## Problem requirements
Word for word, transcribe the data below from the line with "ceramic pitcher: present" to the line with "wine bottle: present [1200,710,1224,779]", keeping both of those lines.

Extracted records
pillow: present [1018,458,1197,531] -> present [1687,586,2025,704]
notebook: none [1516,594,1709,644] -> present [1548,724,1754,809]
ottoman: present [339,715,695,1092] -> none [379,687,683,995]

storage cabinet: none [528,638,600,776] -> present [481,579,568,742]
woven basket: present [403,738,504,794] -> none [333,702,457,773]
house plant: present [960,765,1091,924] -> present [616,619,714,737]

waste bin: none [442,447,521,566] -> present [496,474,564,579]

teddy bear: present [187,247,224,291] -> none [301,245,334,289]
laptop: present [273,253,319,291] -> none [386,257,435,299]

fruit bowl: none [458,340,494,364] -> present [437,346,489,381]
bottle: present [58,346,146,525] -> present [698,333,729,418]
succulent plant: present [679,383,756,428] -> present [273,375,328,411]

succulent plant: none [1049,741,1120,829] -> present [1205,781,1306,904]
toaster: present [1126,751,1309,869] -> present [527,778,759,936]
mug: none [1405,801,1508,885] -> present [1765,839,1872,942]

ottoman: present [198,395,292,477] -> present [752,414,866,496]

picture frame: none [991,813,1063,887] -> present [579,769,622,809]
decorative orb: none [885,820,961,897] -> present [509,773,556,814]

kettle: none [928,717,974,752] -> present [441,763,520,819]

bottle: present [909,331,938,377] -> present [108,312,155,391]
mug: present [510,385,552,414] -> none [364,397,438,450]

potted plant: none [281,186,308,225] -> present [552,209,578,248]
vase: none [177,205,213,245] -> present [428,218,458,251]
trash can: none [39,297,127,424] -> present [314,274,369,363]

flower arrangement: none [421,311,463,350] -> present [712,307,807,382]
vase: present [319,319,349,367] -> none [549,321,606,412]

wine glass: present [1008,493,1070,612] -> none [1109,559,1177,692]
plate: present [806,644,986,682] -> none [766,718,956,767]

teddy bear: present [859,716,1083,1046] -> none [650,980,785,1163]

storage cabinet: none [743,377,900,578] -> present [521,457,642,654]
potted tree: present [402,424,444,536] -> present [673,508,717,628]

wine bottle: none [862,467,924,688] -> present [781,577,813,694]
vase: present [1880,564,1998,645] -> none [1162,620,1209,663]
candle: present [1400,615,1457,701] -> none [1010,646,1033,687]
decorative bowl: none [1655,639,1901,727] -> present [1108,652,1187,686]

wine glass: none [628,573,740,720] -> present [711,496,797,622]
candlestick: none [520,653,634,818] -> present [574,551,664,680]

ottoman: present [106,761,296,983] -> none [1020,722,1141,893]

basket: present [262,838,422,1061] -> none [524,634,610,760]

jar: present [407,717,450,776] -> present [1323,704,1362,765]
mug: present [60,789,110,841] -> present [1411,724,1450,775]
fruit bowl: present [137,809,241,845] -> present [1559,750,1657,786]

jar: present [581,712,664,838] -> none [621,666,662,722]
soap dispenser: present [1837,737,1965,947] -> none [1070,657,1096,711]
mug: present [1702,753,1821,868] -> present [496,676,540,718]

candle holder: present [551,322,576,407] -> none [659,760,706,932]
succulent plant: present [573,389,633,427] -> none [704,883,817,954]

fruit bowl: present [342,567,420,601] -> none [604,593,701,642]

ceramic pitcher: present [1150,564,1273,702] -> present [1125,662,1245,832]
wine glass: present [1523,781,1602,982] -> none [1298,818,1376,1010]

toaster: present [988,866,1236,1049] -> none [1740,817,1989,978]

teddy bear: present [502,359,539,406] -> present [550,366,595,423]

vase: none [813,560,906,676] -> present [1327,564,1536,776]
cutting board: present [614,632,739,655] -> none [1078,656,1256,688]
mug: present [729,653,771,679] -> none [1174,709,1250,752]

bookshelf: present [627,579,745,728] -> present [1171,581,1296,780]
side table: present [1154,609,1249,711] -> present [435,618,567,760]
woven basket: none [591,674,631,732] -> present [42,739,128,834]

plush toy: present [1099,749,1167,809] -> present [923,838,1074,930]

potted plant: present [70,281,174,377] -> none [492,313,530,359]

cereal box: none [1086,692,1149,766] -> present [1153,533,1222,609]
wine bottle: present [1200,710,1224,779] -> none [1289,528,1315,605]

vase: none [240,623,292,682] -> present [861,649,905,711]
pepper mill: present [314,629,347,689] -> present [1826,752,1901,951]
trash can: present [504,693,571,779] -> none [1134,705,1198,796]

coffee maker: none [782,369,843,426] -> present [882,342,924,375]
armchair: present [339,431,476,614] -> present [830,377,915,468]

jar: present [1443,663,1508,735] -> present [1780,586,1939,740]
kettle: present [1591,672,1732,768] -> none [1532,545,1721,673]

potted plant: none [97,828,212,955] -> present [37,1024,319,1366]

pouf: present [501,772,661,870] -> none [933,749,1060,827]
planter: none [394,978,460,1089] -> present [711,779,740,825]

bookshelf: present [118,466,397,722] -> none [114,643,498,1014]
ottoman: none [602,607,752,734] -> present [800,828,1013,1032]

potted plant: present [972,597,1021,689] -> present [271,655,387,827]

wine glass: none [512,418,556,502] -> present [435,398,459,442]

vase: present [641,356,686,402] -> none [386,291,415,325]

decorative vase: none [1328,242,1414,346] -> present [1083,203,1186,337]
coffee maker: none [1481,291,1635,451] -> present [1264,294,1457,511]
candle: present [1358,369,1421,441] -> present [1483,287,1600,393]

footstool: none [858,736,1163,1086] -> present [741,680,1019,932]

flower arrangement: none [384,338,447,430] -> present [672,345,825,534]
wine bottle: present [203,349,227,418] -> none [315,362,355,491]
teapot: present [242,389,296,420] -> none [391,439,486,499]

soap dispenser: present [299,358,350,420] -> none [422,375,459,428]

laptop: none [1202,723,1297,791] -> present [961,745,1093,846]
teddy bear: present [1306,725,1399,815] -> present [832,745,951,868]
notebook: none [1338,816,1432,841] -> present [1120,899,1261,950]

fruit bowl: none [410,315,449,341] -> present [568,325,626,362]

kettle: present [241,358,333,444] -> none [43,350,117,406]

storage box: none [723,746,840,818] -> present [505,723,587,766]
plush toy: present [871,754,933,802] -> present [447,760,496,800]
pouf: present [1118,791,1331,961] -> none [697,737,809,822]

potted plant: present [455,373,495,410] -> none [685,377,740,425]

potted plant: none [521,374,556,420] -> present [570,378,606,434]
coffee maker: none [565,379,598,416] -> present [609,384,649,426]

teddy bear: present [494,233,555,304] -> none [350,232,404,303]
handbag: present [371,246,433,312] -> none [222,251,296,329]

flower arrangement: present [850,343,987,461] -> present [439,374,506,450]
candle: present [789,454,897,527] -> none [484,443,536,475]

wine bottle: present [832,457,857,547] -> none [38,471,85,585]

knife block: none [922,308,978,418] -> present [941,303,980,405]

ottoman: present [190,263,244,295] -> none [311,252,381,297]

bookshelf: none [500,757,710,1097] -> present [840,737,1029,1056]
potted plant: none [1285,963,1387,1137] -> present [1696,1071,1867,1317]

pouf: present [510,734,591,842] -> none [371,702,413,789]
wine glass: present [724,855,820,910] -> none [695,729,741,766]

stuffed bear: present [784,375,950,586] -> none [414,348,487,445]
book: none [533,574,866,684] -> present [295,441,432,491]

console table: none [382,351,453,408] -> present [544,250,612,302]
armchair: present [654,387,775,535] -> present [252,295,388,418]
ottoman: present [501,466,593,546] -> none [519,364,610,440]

## Completed exercise
ceramic pitcher: present [1150,564,1273,702] -> present [1125,662,1245,832]
wine glass: present [1523,781,1602,982] -> none [1298,818,1376,1010]

toaster: present [988,866,1236,1049] -> none [1740,817,1989,978]

teddy bear: present [502,359,539,406] -> present [550,366,595,423]

vase: none [813,560,906,676] -> present [1327,564,1536,776]
cutting board: present [614,632,739,655] -> none [1078,656,1256,688]
mug: present [729,653,771,679] -> none [1174,709,1250,752]

bookshelf: present [627,579,745,728] -> present [1171,581,1296,780]
side table: present [1154,609,1249,711] -> present [435,618,567,760]
woven basket: none [591,674,631,732] -> present [42,739,128,834]

plush toy: present [1099,749,1167,809] -> present [923,838,1074,930]

potted plant: present [70,281,174,377] -> none [492,313,530,359]

cereal box: none [1086,692,1149,766] -> present [1153,533,1222,609]
wine bottle: present [1200,710,1224,779] -> none [1289,528,1315,605]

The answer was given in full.